Assigned task
Among the entries below, take the line with "30: (116, 106)" and the line with "35: (87, 10)", and output them and every line between them exactly, with nothing else.

(Pixel coordinate tracking data)
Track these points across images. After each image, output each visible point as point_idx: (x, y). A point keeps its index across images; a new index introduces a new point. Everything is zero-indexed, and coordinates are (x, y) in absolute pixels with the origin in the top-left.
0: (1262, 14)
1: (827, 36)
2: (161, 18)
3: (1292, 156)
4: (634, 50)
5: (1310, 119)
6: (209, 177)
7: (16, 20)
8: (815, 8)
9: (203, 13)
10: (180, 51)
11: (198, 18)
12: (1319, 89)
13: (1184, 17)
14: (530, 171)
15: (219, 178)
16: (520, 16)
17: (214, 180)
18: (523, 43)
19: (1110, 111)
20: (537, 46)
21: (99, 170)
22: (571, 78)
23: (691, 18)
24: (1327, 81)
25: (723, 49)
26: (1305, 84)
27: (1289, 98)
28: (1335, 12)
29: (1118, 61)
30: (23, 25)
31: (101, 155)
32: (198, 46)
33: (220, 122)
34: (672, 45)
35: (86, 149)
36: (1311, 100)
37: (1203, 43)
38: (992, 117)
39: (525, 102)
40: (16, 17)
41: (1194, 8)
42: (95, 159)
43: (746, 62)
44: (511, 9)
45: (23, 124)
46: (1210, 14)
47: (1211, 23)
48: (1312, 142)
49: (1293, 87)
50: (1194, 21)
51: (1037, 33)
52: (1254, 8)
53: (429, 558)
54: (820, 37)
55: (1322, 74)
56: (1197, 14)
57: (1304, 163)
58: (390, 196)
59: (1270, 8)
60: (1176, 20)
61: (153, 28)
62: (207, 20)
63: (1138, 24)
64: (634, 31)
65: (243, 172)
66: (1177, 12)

* * *

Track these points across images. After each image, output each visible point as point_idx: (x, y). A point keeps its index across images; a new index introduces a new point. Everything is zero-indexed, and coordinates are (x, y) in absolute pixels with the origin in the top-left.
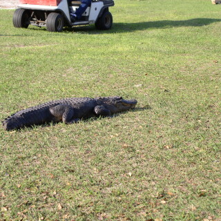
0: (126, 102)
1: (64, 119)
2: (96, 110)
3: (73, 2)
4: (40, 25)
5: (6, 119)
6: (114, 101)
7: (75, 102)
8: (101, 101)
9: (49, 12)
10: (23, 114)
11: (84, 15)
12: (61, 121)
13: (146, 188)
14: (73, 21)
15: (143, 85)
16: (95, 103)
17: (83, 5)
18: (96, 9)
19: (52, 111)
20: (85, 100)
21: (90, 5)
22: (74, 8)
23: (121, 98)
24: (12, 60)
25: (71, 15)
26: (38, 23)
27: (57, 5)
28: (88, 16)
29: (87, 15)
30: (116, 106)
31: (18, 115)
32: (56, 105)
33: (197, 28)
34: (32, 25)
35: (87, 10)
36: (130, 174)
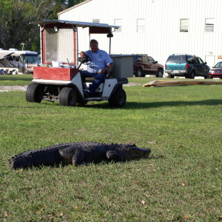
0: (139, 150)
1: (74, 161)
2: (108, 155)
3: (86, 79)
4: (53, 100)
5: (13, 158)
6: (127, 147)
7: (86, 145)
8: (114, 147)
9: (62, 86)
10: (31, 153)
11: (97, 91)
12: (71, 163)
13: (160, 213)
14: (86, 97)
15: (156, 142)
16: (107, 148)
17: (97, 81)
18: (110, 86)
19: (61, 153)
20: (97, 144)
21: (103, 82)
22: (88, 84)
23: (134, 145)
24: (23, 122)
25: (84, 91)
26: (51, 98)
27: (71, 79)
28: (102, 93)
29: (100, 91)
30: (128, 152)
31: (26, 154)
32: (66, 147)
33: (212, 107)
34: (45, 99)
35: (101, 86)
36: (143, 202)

...

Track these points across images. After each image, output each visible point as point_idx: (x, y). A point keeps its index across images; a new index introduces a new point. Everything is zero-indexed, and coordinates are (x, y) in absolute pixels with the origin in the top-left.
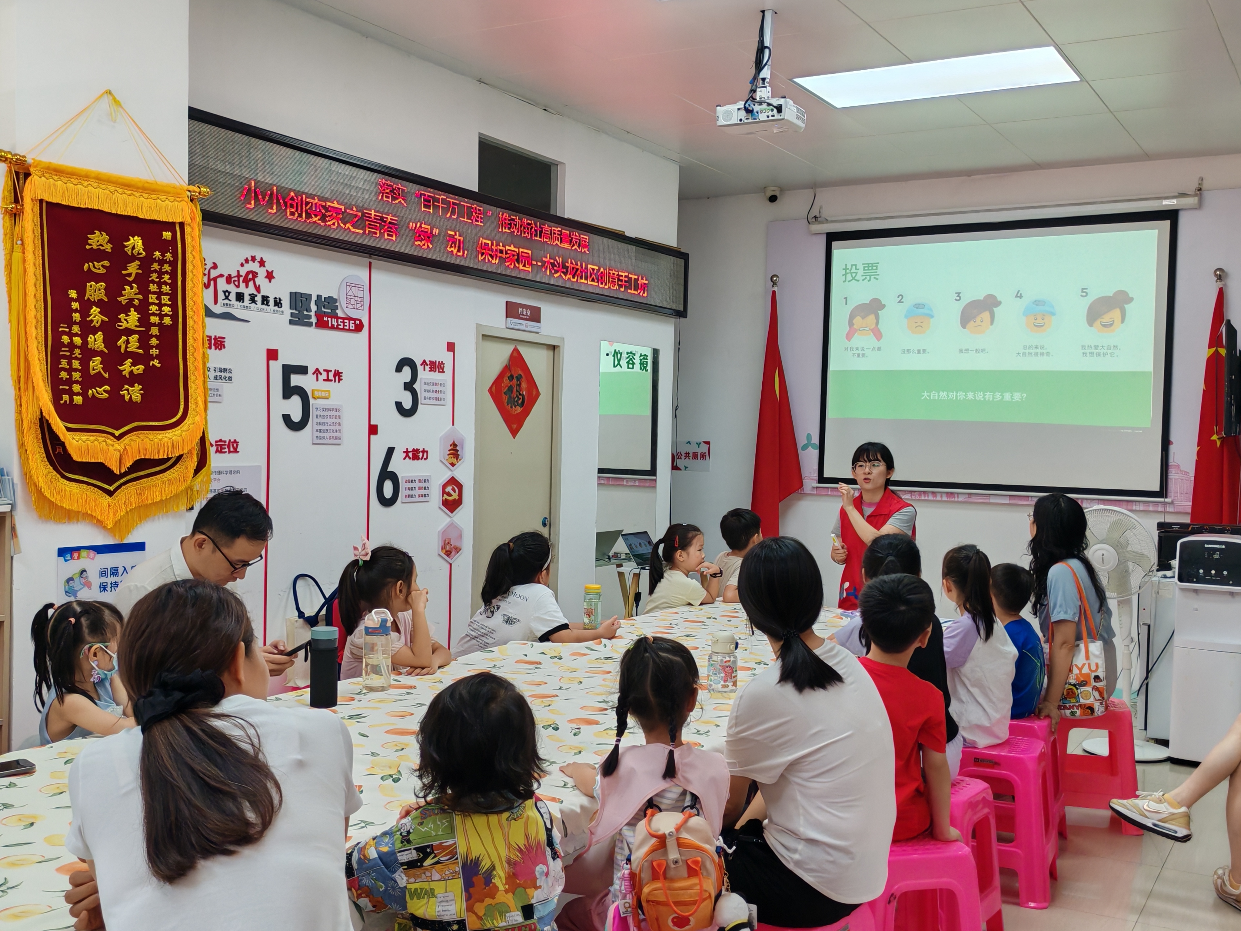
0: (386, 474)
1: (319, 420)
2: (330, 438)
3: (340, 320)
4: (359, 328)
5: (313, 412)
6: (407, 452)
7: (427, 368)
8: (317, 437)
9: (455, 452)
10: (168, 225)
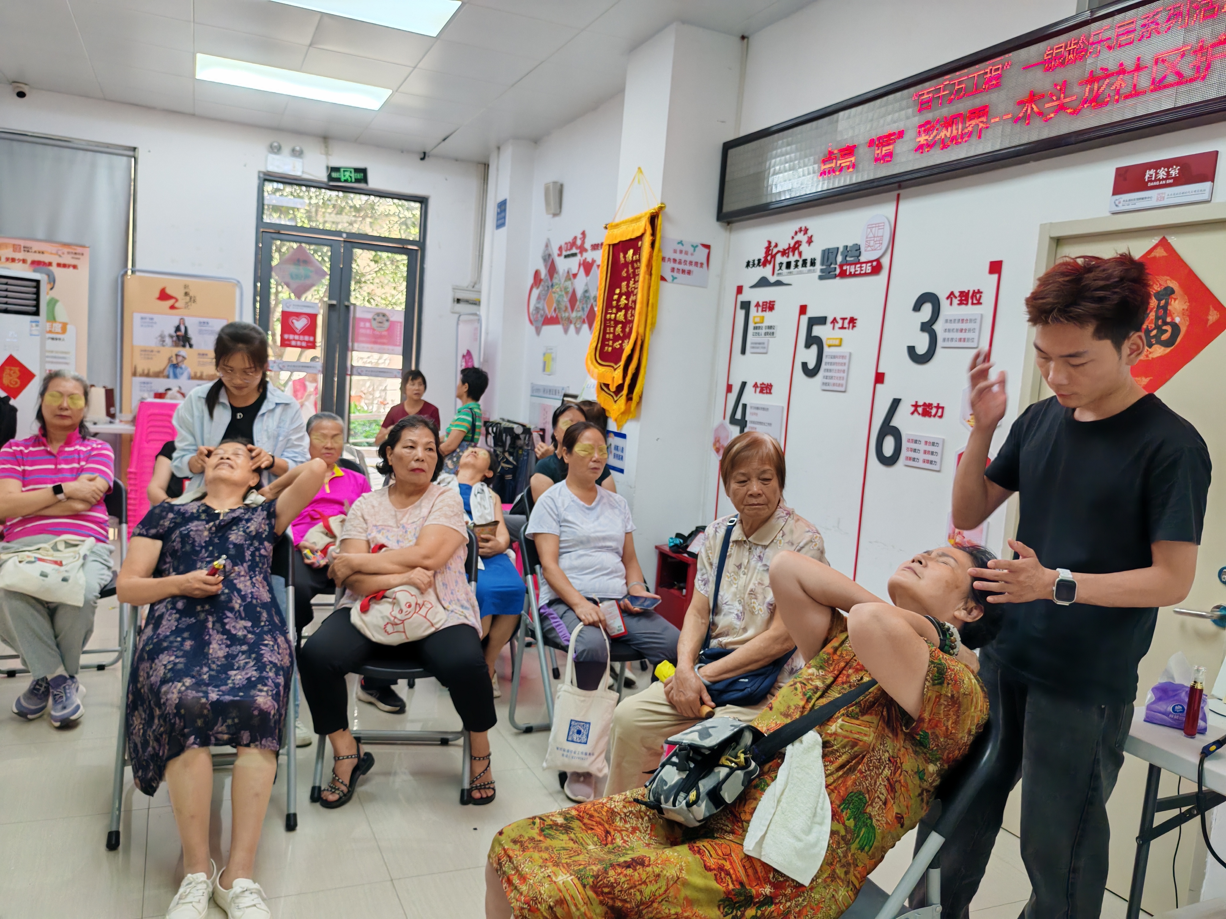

Answer to the problem
30: (116, 106)
31: (18, 115)
32: (56, 105)
33: (197, 28)
34: (32, 25)
35: (87, 10)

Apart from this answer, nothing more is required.